AIM OF THE EXERCISE:
Read the listing below and copy out each line where the word "ЧЕРНАЯ" occurs.

PROVIDED INFORMATION:
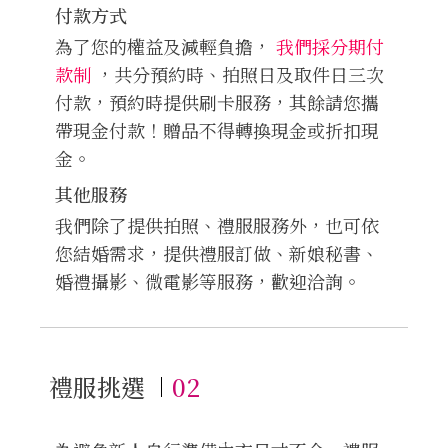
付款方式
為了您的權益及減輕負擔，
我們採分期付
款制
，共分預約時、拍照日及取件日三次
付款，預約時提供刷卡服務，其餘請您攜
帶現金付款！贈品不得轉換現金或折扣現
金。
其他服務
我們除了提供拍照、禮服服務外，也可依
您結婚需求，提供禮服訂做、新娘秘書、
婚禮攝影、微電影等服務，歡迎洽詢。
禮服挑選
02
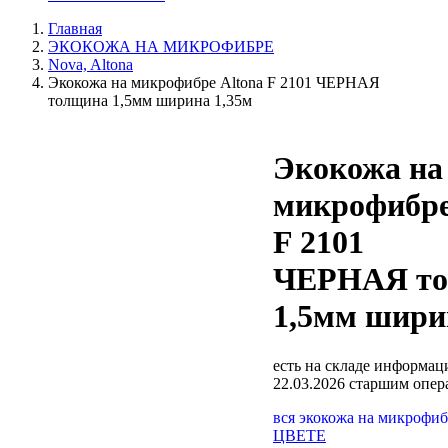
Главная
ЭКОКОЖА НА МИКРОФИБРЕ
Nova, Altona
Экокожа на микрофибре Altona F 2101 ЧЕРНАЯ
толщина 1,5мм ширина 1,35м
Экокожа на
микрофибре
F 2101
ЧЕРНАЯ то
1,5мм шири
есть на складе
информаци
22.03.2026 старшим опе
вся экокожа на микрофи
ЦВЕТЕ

* * *

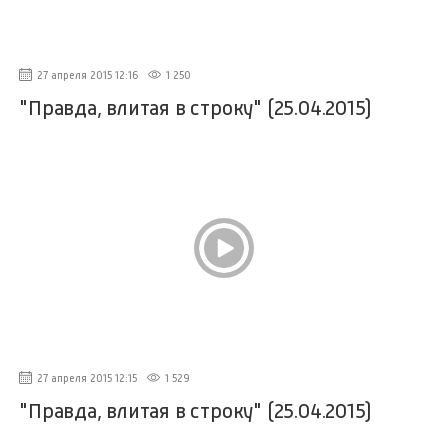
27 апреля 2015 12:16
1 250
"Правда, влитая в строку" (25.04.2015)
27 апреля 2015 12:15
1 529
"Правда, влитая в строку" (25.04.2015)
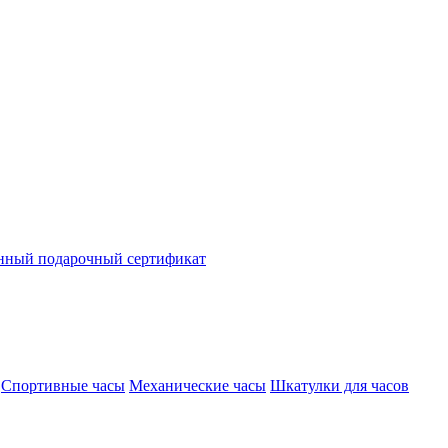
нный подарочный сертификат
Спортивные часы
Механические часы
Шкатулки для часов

COMPLETED TASK:
Экокожа на микрофибре Altona F 2101 ЧЕРНАЯ
ЧЕРНАЯ то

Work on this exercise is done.